Exercise set:
[a] In the post on building a Windows Phone app, what should the app return on startup if there is no cache?
[b] Set down the part of the Windows Phone app post that runs from "MVVM is a very" up to and including "makes things flow.", word for word.
[c] Resume the post on building a Windows Phone app after its final sentence, and keep its voice and subject.

Document extract:
_ _ _ _

Building a Windows Phone App Part 2


Posted on Tuesday January 2012


Building a Windows Phone App Part 2

Silverlight or HTML?

In this case I'm going native. XML manipulation in Javascript is not too much fun. Plus I already have code in C# to pull and clean up the data into a reasonable format. Just need to port it to SL, remembering that all requests are going to be async and so on.

The model looks something like:

model

A repository will return an instance of the model, checking the cache or pulling a fresh one. I'm making it the repositories responsibility to work out where to get the data from, which sounds pretty reasonable to me.

Thinking a little bit I may have some kind of app level message/event thing going on.

When the app starts it should provide the model immediately from the cache. Then asynchronously pull a fresh copy if the cache is expired. The raise an event to tell the view to update. If we have no cache then what? Return an empty model with a "loading" message for the summary and go from there.

MVVM

MVVM is a very prudent pattern to use in SL, particularly this app. The rich binding makes MVVM rock! I also find it makes life so much simpler if you can build the UI against a view model - it's separation of concerns, SRP and just makes things flow.

_ _ _ _

Entries provided:
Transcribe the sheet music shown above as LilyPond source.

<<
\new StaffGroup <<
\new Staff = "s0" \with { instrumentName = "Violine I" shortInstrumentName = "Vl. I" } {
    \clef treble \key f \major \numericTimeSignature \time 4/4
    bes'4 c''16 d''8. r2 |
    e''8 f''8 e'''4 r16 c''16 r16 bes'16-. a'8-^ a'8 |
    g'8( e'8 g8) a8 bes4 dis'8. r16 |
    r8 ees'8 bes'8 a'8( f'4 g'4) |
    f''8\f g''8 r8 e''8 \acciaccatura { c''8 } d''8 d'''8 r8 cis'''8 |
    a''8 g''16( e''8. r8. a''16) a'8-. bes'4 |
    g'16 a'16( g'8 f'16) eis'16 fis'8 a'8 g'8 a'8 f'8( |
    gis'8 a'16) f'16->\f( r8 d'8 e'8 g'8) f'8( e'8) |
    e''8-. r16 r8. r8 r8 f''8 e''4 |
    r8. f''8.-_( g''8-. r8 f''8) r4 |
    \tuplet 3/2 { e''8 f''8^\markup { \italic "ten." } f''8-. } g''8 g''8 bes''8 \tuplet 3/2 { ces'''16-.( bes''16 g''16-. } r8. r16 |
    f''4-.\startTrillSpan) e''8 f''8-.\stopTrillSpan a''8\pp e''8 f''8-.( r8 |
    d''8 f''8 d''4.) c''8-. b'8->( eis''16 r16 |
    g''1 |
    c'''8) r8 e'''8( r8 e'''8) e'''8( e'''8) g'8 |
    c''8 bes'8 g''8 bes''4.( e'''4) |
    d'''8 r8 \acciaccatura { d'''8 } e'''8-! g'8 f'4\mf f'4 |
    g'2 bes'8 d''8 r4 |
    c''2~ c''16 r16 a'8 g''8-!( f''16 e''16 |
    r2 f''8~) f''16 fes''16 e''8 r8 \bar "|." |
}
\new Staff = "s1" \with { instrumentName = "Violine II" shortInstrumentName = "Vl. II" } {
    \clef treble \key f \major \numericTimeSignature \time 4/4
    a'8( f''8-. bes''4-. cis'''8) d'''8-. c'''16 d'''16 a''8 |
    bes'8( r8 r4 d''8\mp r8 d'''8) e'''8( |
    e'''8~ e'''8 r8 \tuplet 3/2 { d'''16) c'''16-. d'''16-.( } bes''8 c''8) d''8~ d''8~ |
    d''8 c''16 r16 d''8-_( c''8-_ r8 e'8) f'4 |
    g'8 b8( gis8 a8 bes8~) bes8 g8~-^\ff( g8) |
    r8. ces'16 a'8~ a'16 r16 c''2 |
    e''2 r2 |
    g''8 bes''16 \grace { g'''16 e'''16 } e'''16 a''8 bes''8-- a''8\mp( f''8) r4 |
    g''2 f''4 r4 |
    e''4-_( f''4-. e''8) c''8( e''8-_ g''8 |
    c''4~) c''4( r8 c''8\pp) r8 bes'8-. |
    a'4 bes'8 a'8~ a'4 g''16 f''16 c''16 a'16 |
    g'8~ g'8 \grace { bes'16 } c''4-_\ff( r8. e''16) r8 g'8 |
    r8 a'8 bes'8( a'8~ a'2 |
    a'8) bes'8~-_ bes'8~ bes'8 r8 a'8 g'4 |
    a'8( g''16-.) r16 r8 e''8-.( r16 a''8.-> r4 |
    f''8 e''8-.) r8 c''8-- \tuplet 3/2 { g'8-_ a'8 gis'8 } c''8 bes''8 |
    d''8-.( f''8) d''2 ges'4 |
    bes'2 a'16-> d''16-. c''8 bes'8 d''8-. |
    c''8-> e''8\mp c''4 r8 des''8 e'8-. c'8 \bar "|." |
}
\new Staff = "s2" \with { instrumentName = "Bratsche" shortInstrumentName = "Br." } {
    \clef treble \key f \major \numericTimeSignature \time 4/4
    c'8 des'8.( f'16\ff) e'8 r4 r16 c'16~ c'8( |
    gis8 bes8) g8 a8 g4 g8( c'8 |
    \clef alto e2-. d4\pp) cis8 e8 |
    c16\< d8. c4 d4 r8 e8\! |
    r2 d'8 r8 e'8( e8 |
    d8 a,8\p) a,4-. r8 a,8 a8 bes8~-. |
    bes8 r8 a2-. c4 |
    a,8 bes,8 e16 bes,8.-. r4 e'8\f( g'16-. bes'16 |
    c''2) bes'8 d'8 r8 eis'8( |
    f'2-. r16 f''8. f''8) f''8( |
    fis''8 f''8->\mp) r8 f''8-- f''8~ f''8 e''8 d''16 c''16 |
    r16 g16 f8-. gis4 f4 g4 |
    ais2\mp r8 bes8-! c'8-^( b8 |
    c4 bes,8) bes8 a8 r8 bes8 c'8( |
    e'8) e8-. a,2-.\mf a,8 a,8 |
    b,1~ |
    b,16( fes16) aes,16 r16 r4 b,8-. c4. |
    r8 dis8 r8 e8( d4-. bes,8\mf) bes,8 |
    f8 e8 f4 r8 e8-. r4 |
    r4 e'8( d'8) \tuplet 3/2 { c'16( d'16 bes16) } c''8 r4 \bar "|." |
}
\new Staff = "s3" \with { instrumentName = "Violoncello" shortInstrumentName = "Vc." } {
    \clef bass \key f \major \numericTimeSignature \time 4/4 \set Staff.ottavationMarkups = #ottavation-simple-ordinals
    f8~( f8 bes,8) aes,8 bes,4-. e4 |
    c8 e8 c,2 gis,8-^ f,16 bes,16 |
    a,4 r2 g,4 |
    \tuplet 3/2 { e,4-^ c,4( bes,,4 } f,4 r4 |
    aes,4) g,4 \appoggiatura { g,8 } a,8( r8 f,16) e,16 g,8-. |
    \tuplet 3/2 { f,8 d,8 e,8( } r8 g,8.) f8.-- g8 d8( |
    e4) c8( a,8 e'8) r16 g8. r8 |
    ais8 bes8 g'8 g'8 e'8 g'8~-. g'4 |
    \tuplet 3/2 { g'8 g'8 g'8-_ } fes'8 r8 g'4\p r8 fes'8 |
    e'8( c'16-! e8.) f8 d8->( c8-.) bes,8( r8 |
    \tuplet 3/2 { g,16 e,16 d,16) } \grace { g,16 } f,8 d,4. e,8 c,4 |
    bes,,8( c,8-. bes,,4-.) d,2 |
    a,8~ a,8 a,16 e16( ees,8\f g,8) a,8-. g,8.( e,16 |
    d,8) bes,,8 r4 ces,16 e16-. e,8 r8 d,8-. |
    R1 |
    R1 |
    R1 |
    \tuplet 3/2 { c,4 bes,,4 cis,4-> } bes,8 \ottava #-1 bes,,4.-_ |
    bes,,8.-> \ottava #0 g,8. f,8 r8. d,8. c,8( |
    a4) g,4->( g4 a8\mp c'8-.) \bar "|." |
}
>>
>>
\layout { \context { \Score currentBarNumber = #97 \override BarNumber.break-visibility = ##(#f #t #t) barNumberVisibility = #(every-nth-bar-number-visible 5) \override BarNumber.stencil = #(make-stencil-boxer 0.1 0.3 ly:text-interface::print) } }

_ _ _ _

Answers to the exercise:
[a] An empty model with a "loading" message for the summary.

[b]
MVVM is a very prudent pattern to use in SL, particularly this app. The rich binding makes MVVM rock! I also find it makes life so much simpler if you can build the UI against a view model - it's separation of concerns, SRP and just makes things flow.

[c]
I'll often use a RelayCommand or DelegateCommand, frequently just rip that class out of Prism or some framework and drop it in. I'll do the same here, ripping bits from GalaSoft's MVVM Lite toolkit. If I find I'm using the toolkit a lot then I'll take the whole thing on as a dependency, but for now let’s see how we go.

Startup, Lifecycle and DI

Ideally we want to be able to configure some DI/IOC and let it do it's thing, but...

I am not too familar with the phone startup lifecycle (yet). Statrtup is controlled in the usual way, with the main entry point being the App constructor. There are a couple of methods with warnings Do not add any additional code to this method which look like the best place to configure this stuff:


        // Do not add any additional code to this method
        private void InitializePhoneApplication()
        {
            if (phoneApplicationInitialized)
                return;

            // Create the frame but don't set it as RootVisual yet; this allows the splash
            // screen to remain active until the application is ready to render.
            RootFrame = new PhoneApplicationFrame();
            RootFrame.Navigated += CompleteInitializePhoneApplication;

            // Handle navigation failures
            RootFrame.NavigationFailed += RootFrame_NavigationFailed;

            // Ensure we don't initialize again
            phoneApplicationInitialized = true;
        }

        // Do not add any additional code to this method
        private void CompleteInitializePhoneApplication(object sender, NavigationEventArgs e)
        {
            // Set the root visual to allow the application to render
            if (RootVisual != RootFrame)
                RootVisual = RootFrame;

            // Remove this handler since it is no longer needed
            RootFrame.Navigated -= CompleteInitializePhoneApplication;
        }

This sets up a callback for Navigation complete, and sets the RootVisual for the app to PhoneApplicationFrame.

There are some scary warnings about messing with these startup objects. Coupled with my inexperience I'm just going to skip it and set my View dataContext in the code behind of the view. It's not ideal, but oh well.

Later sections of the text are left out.